→ **Source text**
* * * * * * *
CORTLAND, N.Y. – Jets fan No. 1: "I should probably get a picture of [Mark] Sanchez. He is the starter."
Jets fan No. 2: "Sanchez is a lot better but you wouldn't know it. The offense is so atrocious. See that scrimmage? Looked like Cortland out there. They'll probably put [Tim] Tebow out there and just say 'Run for your life.' "
Ah, Jets fans. The painful eventuality these jaded folks feared entering training camp went something like this: The pressure of Tebow's popularity would overwhelm Sanchez, and he would crumble while the Chosen One ascended.
That hasn't happened … yet. Sanchez looks strong. His throws have zip, he has better pocket presence, and he's a leader in a way he hasn't always been in the past.
"He's letting his feet talk to him," raves backup quarterback Greg McElroy. "He's not holding the ball for a certain route. He's done a great job of working with the protection and working with Nick [Mangold] up front. He's done a great job of getting better."
* * * * * * *
→ **Material to process**
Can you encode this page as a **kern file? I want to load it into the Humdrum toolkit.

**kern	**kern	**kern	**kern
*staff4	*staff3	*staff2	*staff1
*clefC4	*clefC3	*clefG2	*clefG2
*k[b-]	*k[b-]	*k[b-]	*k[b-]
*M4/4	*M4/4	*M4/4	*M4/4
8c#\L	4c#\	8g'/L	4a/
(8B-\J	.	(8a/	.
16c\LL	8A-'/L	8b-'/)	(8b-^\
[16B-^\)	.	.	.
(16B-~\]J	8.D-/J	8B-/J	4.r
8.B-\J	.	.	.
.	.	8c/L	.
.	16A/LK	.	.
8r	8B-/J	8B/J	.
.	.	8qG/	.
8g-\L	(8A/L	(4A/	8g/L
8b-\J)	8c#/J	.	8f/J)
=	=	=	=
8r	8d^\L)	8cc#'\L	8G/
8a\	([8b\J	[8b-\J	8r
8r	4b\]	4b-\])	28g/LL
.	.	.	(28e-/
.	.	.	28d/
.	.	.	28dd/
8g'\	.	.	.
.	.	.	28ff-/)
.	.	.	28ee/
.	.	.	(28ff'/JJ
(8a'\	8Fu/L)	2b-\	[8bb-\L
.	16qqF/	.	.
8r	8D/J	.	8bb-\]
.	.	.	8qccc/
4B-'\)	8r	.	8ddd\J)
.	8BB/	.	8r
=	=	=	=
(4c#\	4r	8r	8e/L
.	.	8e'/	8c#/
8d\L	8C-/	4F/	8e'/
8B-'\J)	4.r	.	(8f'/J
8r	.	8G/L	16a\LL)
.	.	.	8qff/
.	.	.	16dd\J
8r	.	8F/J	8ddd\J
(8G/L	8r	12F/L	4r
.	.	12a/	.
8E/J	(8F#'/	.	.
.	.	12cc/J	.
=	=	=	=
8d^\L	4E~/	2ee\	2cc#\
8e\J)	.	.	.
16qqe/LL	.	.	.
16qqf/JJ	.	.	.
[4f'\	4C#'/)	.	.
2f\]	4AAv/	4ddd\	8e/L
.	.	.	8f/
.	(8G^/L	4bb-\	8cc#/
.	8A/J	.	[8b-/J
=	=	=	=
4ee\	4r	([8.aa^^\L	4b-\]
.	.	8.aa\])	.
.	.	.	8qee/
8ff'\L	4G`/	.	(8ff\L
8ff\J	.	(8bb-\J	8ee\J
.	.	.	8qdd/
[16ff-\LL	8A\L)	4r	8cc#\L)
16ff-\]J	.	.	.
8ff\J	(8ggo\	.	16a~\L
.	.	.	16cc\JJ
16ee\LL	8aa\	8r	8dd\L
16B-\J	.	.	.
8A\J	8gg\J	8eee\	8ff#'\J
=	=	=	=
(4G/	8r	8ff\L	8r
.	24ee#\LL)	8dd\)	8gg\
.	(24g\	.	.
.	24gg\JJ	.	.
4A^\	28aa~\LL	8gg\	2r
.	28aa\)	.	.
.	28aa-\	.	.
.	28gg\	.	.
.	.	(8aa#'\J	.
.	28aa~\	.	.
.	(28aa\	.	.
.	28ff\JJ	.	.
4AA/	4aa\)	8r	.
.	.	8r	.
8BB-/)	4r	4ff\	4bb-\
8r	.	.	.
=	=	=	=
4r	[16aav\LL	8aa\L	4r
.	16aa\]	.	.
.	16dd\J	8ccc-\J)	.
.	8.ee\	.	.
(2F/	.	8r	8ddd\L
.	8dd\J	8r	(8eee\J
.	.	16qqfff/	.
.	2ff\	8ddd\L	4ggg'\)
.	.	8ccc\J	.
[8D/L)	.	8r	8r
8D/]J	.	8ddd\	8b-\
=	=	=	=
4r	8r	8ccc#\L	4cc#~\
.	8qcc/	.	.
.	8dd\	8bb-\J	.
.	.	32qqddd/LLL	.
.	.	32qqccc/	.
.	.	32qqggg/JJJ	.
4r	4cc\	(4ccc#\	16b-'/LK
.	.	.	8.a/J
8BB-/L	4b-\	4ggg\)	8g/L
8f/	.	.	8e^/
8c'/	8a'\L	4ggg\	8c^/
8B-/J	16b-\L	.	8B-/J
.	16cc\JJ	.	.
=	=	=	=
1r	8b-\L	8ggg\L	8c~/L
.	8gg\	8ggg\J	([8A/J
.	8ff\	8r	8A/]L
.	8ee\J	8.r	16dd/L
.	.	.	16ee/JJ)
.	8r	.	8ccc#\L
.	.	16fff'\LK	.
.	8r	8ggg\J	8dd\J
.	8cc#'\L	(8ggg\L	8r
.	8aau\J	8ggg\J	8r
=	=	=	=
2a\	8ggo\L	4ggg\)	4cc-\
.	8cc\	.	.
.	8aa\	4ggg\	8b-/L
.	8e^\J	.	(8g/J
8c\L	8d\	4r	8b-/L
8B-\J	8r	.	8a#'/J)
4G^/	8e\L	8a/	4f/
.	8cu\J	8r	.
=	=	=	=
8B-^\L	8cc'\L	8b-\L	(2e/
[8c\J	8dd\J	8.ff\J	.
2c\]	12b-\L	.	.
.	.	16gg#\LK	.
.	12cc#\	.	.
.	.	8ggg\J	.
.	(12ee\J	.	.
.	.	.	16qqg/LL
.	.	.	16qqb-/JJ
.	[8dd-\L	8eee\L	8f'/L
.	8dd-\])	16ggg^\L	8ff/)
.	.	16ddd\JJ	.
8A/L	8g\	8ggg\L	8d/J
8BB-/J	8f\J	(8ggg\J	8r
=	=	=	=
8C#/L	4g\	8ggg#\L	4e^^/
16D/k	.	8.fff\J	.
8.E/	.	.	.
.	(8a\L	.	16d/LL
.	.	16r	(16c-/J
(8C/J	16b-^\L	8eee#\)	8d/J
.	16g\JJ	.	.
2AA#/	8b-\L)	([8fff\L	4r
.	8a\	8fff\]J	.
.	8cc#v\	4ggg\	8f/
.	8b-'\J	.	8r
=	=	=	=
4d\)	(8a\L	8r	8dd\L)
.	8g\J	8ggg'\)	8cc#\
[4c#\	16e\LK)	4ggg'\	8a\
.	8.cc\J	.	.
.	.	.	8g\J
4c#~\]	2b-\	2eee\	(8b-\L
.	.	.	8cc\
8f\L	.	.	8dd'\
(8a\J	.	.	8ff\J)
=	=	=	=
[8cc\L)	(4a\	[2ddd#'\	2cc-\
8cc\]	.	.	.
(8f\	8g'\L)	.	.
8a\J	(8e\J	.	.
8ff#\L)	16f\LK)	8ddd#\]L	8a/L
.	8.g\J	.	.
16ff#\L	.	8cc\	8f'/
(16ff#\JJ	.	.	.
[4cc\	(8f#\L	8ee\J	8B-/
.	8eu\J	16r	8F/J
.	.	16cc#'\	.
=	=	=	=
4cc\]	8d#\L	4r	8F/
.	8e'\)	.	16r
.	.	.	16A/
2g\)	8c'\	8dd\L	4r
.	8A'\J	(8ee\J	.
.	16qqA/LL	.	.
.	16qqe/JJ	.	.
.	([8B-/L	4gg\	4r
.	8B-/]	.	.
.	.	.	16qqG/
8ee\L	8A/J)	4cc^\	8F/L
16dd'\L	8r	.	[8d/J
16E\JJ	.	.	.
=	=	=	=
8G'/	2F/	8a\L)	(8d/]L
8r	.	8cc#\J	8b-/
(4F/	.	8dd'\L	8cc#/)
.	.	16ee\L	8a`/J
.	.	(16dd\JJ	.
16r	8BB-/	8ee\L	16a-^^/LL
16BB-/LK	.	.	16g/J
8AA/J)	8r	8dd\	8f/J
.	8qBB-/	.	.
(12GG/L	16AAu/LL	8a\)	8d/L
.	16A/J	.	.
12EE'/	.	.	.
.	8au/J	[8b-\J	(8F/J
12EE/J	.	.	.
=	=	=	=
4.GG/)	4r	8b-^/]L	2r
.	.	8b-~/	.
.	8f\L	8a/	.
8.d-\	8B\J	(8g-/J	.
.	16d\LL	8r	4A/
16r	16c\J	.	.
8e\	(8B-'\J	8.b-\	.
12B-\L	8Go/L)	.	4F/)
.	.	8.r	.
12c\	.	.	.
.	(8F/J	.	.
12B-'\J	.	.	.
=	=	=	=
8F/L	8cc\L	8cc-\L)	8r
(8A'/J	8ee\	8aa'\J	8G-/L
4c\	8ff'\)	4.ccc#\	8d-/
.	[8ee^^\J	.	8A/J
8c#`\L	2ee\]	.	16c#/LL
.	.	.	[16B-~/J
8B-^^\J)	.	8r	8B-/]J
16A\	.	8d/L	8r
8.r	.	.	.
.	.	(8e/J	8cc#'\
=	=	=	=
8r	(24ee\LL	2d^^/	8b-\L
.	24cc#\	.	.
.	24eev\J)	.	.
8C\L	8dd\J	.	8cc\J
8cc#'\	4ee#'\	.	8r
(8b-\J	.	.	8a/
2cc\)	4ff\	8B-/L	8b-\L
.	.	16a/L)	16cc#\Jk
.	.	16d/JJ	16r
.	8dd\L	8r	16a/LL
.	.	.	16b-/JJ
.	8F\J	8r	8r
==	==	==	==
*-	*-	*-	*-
* * * * * * *
→ **Task instructions**
(1) In the Jets training camp article, who does backup quarterback Greg McElroy say Sanchez has worked well with up front?
(2) List every line in the entries that contains the string "kern". Case counts.

→ **Worked solutions**
(1) Nick Mangold

(2)
Can you encode this page as a **kern file? I want to load it into the Humdrum toolkit.
**kern	**kern	**kern	**kern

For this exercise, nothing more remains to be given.